Work task :: Give back every entry below, exactly as written.

Extracted material ::
************

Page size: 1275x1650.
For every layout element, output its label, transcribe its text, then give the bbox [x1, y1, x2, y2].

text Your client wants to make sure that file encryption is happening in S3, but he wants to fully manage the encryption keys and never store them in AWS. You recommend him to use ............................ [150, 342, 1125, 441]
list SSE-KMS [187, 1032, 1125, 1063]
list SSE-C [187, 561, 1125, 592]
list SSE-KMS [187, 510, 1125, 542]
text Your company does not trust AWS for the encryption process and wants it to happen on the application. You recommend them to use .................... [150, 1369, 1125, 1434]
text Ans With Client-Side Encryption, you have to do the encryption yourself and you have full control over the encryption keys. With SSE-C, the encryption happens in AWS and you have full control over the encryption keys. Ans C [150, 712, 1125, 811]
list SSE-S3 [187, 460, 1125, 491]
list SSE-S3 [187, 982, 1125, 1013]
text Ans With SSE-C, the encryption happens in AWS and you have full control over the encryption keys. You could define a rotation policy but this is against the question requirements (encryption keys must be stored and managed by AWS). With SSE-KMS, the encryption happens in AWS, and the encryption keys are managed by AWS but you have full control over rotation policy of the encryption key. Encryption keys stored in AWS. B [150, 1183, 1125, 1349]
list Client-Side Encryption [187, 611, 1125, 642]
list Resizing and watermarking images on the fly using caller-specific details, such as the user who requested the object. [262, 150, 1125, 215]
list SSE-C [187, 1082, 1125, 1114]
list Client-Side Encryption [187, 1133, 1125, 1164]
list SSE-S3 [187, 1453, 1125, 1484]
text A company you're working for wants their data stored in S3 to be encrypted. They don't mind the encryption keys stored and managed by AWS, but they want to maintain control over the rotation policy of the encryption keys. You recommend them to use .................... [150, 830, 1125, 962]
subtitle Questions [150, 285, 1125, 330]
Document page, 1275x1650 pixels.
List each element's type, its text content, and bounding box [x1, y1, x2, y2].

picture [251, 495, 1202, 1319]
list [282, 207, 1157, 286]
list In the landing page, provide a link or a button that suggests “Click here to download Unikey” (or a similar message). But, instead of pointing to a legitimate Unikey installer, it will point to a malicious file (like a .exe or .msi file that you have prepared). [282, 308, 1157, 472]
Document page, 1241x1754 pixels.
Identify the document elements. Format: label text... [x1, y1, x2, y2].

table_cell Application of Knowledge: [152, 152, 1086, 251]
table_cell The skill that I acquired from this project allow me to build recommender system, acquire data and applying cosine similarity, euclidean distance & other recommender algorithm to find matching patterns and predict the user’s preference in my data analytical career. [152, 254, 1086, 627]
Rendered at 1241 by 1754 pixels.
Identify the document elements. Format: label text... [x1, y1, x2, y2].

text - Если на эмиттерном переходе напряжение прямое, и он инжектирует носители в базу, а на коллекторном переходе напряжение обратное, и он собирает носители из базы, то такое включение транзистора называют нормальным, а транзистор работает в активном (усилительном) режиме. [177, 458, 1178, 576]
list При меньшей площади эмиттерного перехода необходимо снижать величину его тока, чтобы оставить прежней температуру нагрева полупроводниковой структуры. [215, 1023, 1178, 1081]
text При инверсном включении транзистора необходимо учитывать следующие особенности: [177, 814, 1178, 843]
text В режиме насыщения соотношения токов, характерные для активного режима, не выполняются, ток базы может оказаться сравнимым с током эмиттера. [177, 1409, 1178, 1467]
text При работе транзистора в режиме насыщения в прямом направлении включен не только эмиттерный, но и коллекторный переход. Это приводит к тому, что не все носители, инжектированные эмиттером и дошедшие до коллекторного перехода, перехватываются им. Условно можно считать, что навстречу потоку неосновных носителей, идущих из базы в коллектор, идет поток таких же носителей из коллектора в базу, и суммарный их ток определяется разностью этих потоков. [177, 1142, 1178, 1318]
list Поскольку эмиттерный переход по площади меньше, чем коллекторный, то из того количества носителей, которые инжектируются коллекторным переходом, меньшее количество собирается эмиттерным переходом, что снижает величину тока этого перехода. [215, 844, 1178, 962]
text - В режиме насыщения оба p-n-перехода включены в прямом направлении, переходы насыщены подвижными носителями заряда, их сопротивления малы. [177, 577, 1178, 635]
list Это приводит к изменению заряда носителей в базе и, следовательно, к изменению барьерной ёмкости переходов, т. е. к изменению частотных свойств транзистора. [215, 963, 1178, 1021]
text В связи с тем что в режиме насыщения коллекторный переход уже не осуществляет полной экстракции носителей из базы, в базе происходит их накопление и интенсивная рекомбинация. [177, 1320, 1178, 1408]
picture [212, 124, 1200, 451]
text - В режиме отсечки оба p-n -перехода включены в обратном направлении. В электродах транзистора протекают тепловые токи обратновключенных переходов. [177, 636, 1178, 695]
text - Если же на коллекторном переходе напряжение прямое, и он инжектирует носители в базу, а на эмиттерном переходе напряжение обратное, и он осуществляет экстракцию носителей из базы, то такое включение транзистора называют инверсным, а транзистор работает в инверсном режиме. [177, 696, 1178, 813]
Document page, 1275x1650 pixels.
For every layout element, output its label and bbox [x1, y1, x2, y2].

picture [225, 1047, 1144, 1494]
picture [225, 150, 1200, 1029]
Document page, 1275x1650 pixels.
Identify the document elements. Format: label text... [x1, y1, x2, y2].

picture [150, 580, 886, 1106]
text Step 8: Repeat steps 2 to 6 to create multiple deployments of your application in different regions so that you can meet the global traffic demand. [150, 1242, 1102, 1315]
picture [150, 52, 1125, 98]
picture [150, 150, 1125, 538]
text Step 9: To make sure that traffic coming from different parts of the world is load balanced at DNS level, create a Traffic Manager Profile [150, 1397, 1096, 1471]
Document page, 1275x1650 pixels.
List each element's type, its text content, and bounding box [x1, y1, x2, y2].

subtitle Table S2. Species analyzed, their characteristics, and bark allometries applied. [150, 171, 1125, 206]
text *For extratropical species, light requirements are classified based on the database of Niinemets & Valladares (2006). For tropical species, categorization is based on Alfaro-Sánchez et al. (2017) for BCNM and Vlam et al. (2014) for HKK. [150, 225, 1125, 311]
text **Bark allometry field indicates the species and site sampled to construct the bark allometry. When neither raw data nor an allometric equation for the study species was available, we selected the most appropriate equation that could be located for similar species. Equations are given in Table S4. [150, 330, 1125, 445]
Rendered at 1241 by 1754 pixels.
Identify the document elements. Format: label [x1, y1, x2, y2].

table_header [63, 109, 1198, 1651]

************

Solution for this exercise ::
Page size: 1275x1650.
For every layout element, output its label, transcribe its text, then give the bbox [x1, y1, x2, y2].

text Your client wants to make sure that file encryption is happening in S3, but he wants to fully manage the encryption keys and never store them in AWS. You recommend him to use ............................ [150, 342, 1125, 441]
list SSE-KMS [187, 1032, 1125, 1063]
list SSE-C [187, 561, 1125, 592]
list SSE-KMS [187, 510, 1125, 542]
text Your company does not trust AWS for the encryption process and wants it to happen on the application. You recommend them to use .................... [150, 1369, 1125, 1434]
text Ans With Client-Side Encryption, you have to do the encryption yourself and you have full control over the encryption keys. With SSE-C, the encryption happens in AWS and you have full control over the encryption keys. Ans C [150, 712, 1125, 811]
list SSE-S3 [187, 460, 1125, 491]
list SSE-S3 [187, 982, 1125, 1013]
text Ans With SSE-C, the encryption happens in AWS and you have full control over the encryption keys. You could define a rotation policy but this is against the question requirements (encryption keys must be stored and managed by AWS). With SSE-KMS, the encryption happens in AWS, and the encryption keys are managed by AWS but you have full control over rotation policy of the encryption key. Encryption keys stored in AWS. B [150, 1183, 1125, 1349]
list Client-Side Encryption [187, 611, 1125, 642]
list Resizing and watermarking images on the fly using caller-specific details, such as the user who requested the object. [262, 150, 1125, 215]
list SSE-C [187, 1082, 1125, 1114]
list Client-Side Encryption [187, 1133, 1125, 1164]
list SSE-S3 [187, 1453, 1125, 1484]
text A company you're working for wants their data stored in S3 to be encrypted. They don't mind the encryption keys stored and managed by AWS, but they want to maintain control over the rotation policy of the encryption keys. You recommend them to use .................... [150, 830, 1125, 962]
subtitle Questions [150, 285, 1125, 330]
Document page, 1275x1650 pixels.
List each element's type, its text content, and bounding box [x1, y1, x2, y2].

picture [251, 495, 1202, 1319]
list [282, 207, 1157, 286]
list In the landing page, provide a link or a button that suggests “Click here to download Unikey” (or a similar message). But, instead of pointing to a legitimate Unikey installer, it will point to a malicious file (like a .exe or .msi file that you have prepared). [282, 308, 1157, 472]
Document page, 1241x1754 pixels.
Identify the document elements. Format: label text... [x1, y1, x2, y2].

table_cell Application of Knowledge: [152, 152, 1086, 251]
table_cell The skill that I acquired from this project allow me to build recommender system, acquire data and applying cosine similarity, euclidean distance & other recommender algorithm to find matching patterns and predict the user’s preference in my data analytical career. [152, 254, 1086, 627]
Rendered at 1241 by 1754 pixels.
Identify the document elements. Format: label text... [x1, y1, x2, y2].

text - Если на эмиттерном переходе напряжение прямое, и он инжектирует носители в базу, а на коллекторном переходе напряжение обратное, и он собирает носители из базы, то такое включение транзистора называют нормальным, а транзистор работает в активном (усилительном) режиме. [177, 458, 1178, 576]
list При меньшей площади эмиттерного перехода необходимо снижать величину его тока, чтобы оставить прежней температуру нагрева полупроводниковой структуры. [215, 1023, 1178, 1081]
text При инверсном включении транзистора необходимо учитывать следующие особенности: [177, 814, 1178, 843]
text В режиме насыщения соотношения токов, характерные для активного режима, не выполняются, ток базы может оказаться сравнимым с током эмиттера. [177, 1409, 1178, 1467]
text При работе транзистора в режиме насыщения в прямом направлении включен не только эмиттерный, но и коллекторный переход. Это приводит к тому, что не все носители, инжектированные эмиттером и дошедшие до коллекторного перехода, перехватываются им. Условно можно считать, что навстречу потоку неосновных носителей, идущих из базы в коллектор, идет поток таких же носителей из коллектора в базу, и суммарный их ток определяется разностью этих потоков. [177, 1142, 1178, 1318]
list Поскольку эмиттерный переход по площади меньше, чем коллекторный, то из того количества носителей, которые инжектируются коллекторным переходом, меньшее количество собирается эмиттерным переходом, что снижает величину тока этого перехода. [215, 844, 1178, 962]
text - В режиме насыщения оба p-n-перехода включены в прямом направлении, переходы насыщены подвижными носителями заряда, их сопротивления малы. [177, 577, 1178, 635]
list Это приводит к изменению заряда носителей в базе и, следовательно, к изменению барьерной ёмкости переходов, т. е. к изменению частотных свойств транзистора. [215, 963, 1178, 1021]
text В связи с тем что в режиме насыщения коллекторный переход уже не осуществляет полной экстракции носителей из базы, в базе происходит их накопление и интенсивная рекомбинация. [177, 1320, 1178, 1408]
picture [212, 124, 1200, 451]
text - В режиме отсечки оба p-n -перехода включены в обратном направлении. В электродах транзистора протекают тепловые токи обратновключенных переходов. [177, 636, 1178, 695]
text - Если же на коллекторном переходе напряжение прямое, и он инжектирует носители в базу, а на эмиттерном переходе напряжение обратное, и он осуществляет экстракцию носителей из базы, то такое включение транзистора называют инверсным, а транзистор работает в инверсном режиме. [177, 696, 1178, 813]
Document page, 1275x1650 pixels.
For every layout element, output its label and bbox [x1, y1, x2, y2].

picture [225, 1047, 1144, 1494]
picture [225, 150, 1200, 1029]
Document page, 1275x1650 pixels.
Identify the document elements. Format: label text... [x1, y1, x2, y2].

picture [150, 580, 886, 1106]
text Step 8: Repeat steps 2 to 6 to create multiple deployments of your application in different regions so that you can meet the global traffic demand. [150, 1242, 1102, 1315]
picture [150, 52, 1125, 98]
picture [150, 150, 1125, 538]
text Step 9: To make sure that traffic coming from different parts of the world is load balanced at DNS level, create a Traffic Manager Profile [150, 1397, 1096, 1471]
Document page, 1275x1650 pixels.
List each element's type, its text content, and bounding box [x1, y1, x2, y2].

subtitle Table S2. Species analyzed, their characteristics, and bark allometries applied. [150, 171, 1125, 206]
text *For extratropical species, light requirements are classified based on the database of Niinemets & Valladares (2006). For tropical species, categorization is based on Alfaro-Sánchez et al. (2017) for BCNM and Vlam et al. (2014) for HKK. [150, 225, 1125, 311]
text **Bark allometry field indicates the species and site sampled to construct the bark allometry. When neither raw data nor an allometric equation for the study species was available, we selected the most appropriate equation that could be located for similar species. Equations are given in Table S4. [150, 330, 1125, 445]
Rendered at 1241 by 1754 pixels.
Identify the document elements. Format: label [x1, y1, x2, y2].

table_header [63, 109, 1198, 1651]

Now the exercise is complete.